**PASSAGE**
Sci Bull (Beijing). 2020 Oct 30;65(20):1726-1734. doi: 10.1016/j.scib.2020.05.031. Epub 2020 Jun 9.

Authors

Jiangsheng Xie¹, Keyou Yan², Houyu Zhu³, Guixia Li⁴, Han Wang⁵, Hepeng Zhu⁶, Pengjie Hang⁷, Shenghe Zhao⁵, Wenyue Guo³, Daiqi Ye⁶, Lei Shao⁸, Xin Guan⁹, To Ngai⁹, Xuegong Yu⁷, Jianbin Xu¹⁰

Affiliations

¹ Department of Electronic Engineering, The Chinese University of Hong Kong, Hong Kong 999077, China; Department of Physics, The Chinese University of Hong Kong, Hong Kong 999077, China; School of Materials, Sun Yat-sen University, Guangzhou 510275, China.
² School of Environment and Energy, State Key Laboratory of Luminescent Materials and Devices, National Engineering Laboratory for VOCs Pollution Control Technology and Equipment, Guangdong Provincial Key Laboratory of Solid Wastes Pollution Control and Recycling, South China University of Technology, Guangzhou 510006, China; Department of Electronic Engineering, The Chinese University of Hong Kong, Hong Kong 999077, China. Electronic address: kyyan@scut.edu.cn.
³ College of Material Science and Technology, China University of Petroleum, Qingdao 266580, China.
⁴ College of Science and Information, Qingdao Agricultural University, Qingdao 266109, China.
⁵ Department of Electronic Engineering, The Chinese University of Hong Kong, Hong Kong 999077, China.
⁶ School of Environment and Energy, State Key Laboratory of Luminescent Materials and Devices, National Engineering Laboratory for VOCs Pollution Control Technology and Equipment, Guangdong Provincial Key Laboratory of Solid Wastes Pollution Control and Recycling, South China University of Technology, Guangzhou 510006, China.
⁷ State Key Laboratory of Silicon Materials and School of Materials Science & Engineering, Zhejiang University, Hangzhou 310027, China.
⁸ Department of Physics, The Chinese University of Hong Kong, Hong Kong 999077, China.
⁹ Department of Chemistry, The Chinese University of Hong Kong, Hong Kong 999077, China.
¹⁰ Department of Electronic Engineering, The Chinese University of Hong Kong, Hong Kong 999077, China. Electronic address: jbxu@ee.cuhk.edu.hk.

**STORED DATA**

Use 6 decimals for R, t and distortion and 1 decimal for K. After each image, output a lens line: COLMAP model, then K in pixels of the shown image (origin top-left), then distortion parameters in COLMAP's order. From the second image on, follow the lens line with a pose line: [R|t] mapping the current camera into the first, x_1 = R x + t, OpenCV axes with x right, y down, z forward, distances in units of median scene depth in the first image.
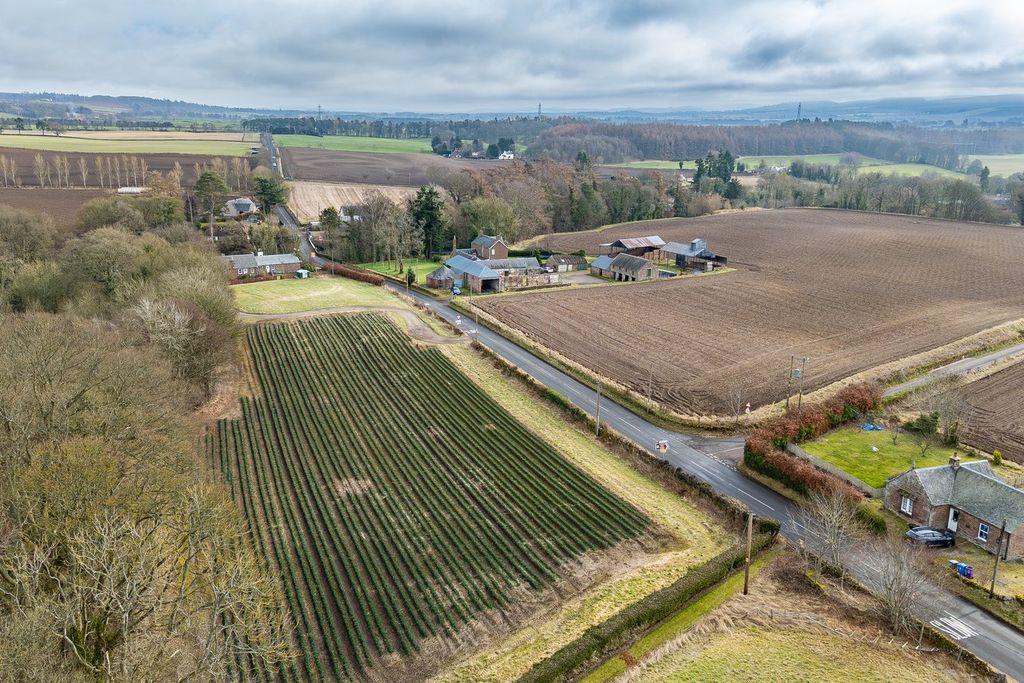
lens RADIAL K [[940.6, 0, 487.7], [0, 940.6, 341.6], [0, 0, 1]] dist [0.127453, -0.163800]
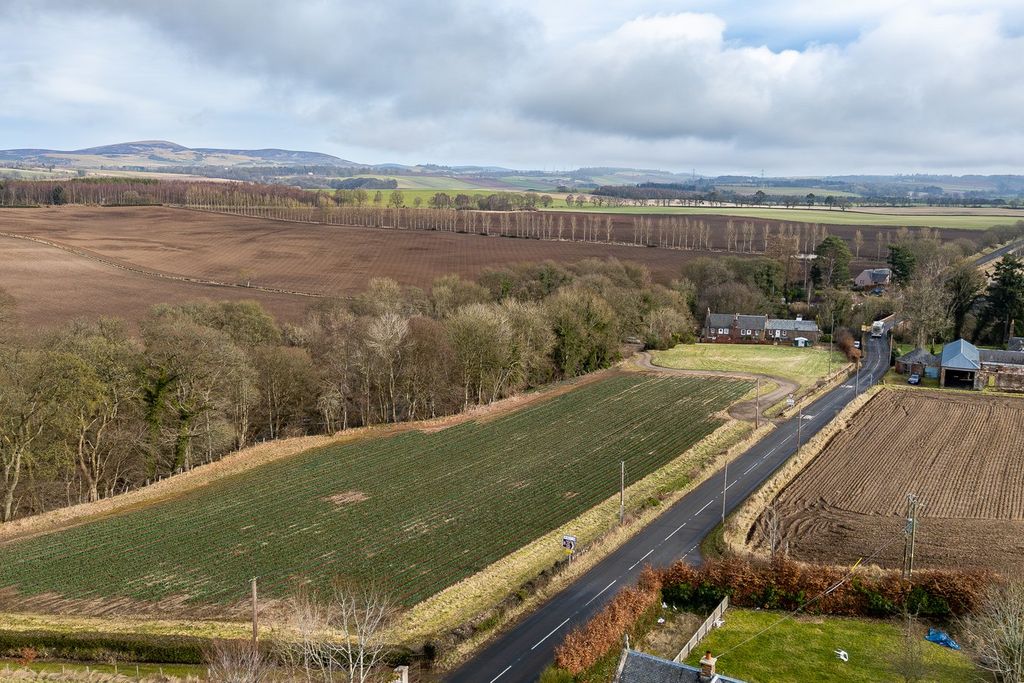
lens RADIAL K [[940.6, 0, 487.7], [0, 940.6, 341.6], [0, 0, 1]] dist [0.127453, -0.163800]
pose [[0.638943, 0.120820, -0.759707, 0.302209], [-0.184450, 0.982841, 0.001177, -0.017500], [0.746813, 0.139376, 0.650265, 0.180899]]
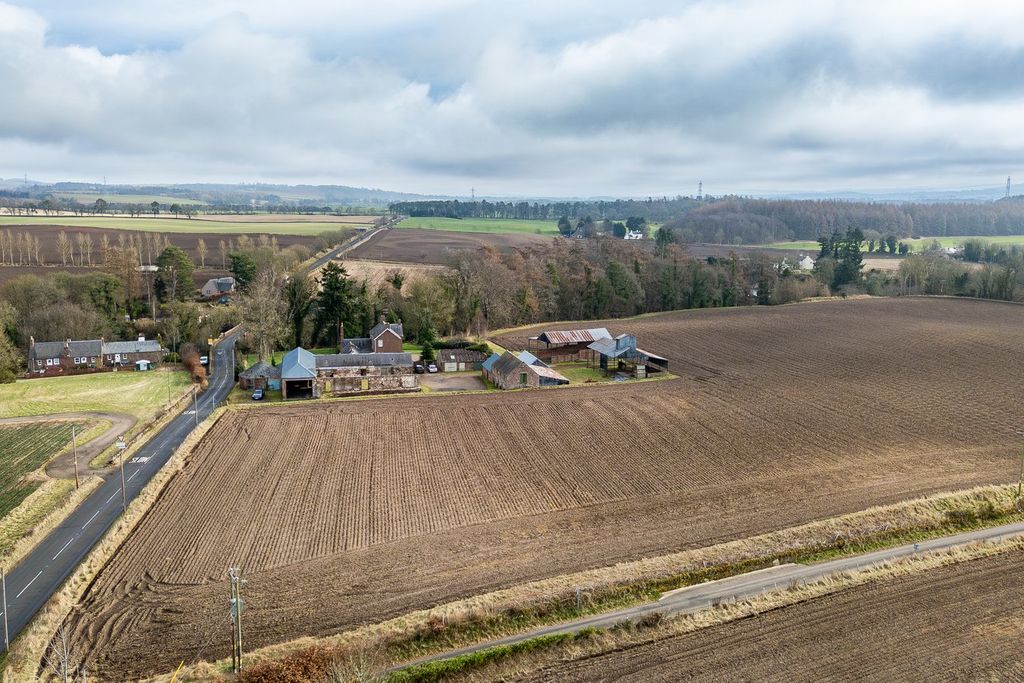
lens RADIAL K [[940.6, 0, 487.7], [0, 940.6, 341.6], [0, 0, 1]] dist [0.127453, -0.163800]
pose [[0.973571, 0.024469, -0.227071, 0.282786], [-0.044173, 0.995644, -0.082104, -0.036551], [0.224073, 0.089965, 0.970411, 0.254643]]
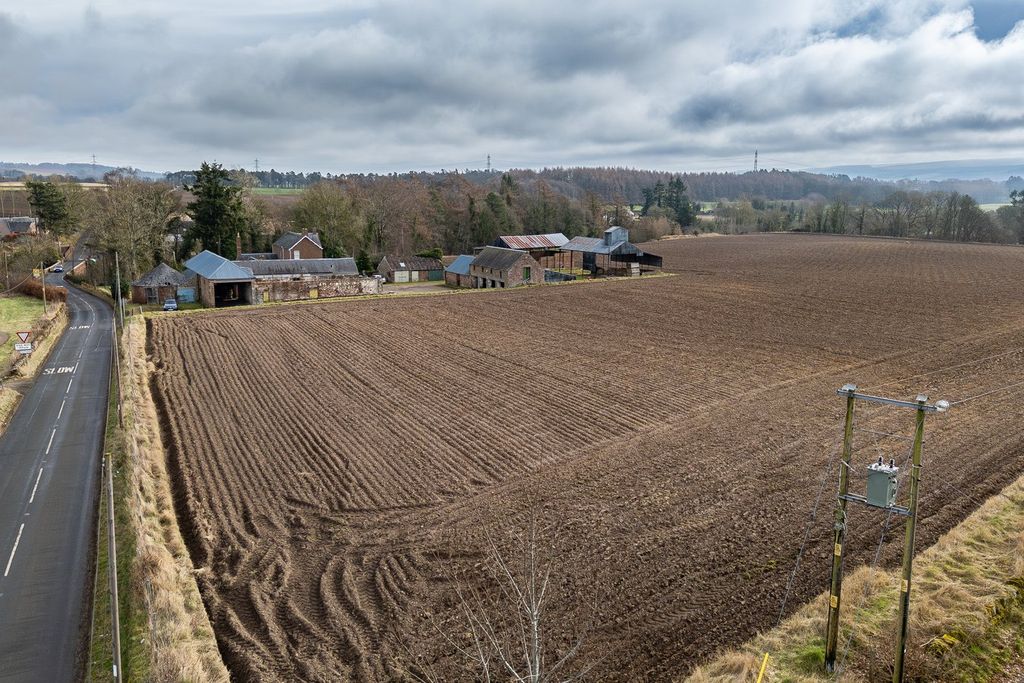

**ASSIGNMENT**
According to the article header, what email address is listed for Jianbin Xu? The records have no role in this.

**RESULT**
jbxu@ee.cuhk.edu.hk